(Information shown)

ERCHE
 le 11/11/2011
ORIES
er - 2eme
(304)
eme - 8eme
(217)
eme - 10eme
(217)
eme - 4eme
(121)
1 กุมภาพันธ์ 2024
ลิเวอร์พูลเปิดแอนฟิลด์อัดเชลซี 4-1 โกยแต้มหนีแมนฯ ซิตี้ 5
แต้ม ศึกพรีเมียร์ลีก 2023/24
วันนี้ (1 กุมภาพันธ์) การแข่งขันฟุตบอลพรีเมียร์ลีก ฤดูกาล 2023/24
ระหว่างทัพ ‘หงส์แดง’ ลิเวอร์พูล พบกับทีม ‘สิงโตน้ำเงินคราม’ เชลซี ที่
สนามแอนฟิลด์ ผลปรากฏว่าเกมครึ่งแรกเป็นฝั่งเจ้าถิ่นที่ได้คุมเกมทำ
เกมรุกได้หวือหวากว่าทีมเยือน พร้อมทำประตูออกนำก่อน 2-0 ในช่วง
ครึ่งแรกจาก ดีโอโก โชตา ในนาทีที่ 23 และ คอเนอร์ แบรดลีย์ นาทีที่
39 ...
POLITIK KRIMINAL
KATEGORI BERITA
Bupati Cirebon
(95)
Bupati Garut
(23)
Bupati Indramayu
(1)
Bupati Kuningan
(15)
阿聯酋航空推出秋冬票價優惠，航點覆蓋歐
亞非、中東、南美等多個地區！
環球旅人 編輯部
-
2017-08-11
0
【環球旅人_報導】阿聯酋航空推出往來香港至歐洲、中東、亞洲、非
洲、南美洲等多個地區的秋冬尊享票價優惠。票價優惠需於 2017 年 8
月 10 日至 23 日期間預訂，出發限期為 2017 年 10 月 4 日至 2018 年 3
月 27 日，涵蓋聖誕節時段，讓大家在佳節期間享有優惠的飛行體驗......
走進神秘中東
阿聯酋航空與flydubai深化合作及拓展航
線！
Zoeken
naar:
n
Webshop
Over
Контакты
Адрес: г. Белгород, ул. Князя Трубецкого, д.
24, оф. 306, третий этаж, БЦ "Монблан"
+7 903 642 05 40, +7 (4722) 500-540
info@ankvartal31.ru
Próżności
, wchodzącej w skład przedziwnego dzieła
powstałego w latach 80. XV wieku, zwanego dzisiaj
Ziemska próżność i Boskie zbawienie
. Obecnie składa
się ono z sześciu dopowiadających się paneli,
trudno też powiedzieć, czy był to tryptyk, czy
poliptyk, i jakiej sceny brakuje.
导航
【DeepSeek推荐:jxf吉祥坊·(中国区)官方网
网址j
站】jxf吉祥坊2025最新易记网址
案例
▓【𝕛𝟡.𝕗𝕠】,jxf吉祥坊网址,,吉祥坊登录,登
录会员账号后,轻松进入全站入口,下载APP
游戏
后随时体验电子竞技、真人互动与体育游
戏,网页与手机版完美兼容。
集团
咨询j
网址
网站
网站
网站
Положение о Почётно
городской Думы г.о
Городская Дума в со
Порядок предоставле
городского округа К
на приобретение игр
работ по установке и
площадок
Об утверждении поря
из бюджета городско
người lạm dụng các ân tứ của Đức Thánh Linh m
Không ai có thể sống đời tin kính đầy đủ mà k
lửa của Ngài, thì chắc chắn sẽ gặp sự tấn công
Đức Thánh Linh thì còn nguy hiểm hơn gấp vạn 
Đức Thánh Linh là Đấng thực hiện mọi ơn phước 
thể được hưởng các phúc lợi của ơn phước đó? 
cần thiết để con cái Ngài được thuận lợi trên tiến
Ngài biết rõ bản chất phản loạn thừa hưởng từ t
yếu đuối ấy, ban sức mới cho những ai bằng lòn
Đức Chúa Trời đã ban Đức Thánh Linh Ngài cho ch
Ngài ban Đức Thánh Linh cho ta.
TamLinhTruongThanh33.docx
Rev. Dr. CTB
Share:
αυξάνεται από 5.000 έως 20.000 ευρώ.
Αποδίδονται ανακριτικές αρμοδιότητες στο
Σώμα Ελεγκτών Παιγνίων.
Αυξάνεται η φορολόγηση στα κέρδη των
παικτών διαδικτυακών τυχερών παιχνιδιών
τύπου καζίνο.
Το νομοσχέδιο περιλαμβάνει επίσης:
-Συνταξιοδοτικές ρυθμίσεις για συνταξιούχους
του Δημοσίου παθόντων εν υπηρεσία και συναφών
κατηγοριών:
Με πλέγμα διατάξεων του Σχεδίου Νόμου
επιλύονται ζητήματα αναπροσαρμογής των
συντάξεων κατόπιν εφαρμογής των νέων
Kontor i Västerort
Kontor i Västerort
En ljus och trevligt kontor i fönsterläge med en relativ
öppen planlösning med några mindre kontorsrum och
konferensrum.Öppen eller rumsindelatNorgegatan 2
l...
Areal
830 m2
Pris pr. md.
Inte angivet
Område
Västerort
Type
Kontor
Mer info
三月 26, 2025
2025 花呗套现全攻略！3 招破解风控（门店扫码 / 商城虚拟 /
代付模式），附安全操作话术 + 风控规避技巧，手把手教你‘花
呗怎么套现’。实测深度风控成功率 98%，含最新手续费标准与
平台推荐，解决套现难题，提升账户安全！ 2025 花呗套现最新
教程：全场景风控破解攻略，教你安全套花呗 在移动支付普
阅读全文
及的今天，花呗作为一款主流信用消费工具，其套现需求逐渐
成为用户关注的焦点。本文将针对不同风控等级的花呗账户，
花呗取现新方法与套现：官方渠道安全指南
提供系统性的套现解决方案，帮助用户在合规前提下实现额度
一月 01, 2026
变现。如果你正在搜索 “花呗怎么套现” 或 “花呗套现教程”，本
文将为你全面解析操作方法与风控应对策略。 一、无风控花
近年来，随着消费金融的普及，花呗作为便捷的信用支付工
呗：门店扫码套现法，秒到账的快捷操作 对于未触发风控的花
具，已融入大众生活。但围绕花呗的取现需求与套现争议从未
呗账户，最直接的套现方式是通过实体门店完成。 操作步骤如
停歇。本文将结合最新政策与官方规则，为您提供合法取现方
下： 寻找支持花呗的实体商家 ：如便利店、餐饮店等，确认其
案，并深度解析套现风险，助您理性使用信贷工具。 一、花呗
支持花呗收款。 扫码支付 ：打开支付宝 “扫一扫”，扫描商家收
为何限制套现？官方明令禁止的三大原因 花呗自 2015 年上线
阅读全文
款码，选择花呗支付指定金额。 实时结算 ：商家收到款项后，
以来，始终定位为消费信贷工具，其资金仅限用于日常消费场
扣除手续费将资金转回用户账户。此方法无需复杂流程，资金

(End Information shown)

## Problem to work on
Collect the lines of the data that carry the word "hưởng".

## Solved exercise
thể được hưởng các phúc lợi của ơn phước đó? 
Ngài biết rõ bản chất phản loạn thừa hưởng từ t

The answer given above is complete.